◆ RECORDS FOR THIS EXERCISE

__________________________________________________

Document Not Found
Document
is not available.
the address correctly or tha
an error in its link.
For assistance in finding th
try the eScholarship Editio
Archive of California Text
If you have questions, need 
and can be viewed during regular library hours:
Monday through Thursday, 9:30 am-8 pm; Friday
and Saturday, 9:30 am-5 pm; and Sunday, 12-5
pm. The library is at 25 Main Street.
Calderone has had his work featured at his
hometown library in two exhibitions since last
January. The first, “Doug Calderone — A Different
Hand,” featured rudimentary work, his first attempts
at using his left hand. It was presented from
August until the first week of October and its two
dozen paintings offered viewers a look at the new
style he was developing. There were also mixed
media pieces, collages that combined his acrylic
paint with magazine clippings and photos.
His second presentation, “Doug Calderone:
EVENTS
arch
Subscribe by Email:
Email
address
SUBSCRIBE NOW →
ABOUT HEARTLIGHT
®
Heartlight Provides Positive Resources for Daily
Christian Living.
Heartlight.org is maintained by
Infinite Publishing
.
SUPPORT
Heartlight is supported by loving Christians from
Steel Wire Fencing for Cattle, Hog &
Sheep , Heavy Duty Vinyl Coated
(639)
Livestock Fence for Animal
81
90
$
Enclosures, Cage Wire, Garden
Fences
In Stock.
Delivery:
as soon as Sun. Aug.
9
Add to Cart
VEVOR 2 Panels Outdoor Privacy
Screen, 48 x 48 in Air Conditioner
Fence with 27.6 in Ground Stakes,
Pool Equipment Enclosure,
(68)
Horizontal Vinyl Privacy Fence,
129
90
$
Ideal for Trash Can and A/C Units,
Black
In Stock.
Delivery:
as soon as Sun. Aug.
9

__________________________________________________

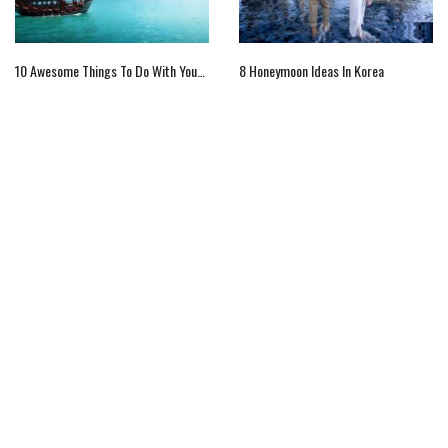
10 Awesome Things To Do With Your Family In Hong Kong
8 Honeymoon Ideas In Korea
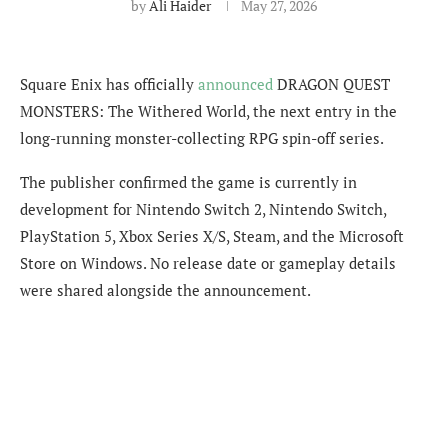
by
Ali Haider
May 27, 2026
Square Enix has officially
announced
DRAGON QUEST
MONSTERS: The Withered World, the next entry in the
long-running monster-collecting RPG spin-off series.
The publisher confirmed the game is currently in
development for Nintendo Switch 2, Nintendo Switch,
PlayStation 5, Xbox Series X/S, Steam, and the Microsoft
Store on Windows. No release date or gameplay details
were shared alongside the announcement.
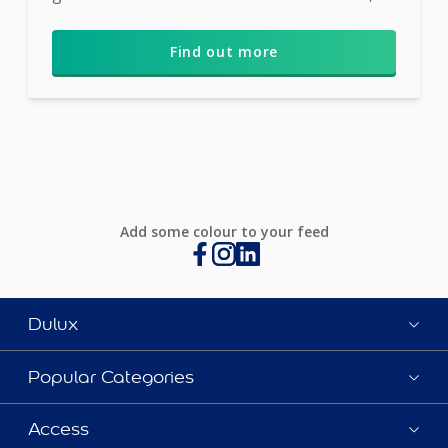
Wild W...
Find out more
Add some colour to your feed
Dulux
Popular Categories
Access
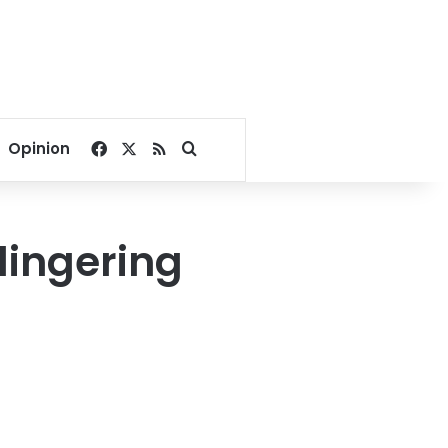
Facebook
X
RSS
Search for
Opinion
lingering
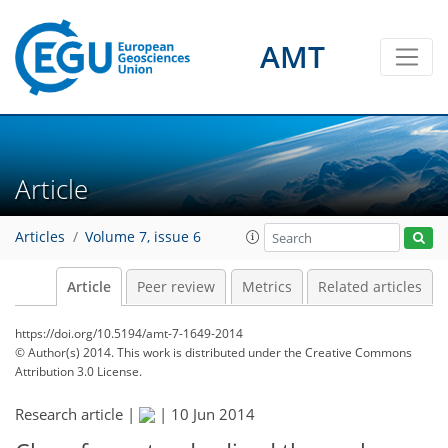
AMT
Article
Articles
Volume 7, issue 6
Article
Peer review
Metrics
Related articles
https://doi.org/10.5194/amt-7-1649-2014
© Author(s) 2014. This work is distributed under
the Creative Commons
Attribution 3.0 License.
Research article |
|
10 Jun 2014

__________________________________________________

◆ WORK REQUIRED
Extract from the records above the lines from the one containing "is distributed under" to the one containing "10 Jun 2014", both lines included, exactly as they appear and with nothing else.

◆ WRITTEN REPLY
© Author(s) 2014. This work is distributed under
the Creative Commons
Attribution 3.0 License.
Research article |
|
10 Jun 2014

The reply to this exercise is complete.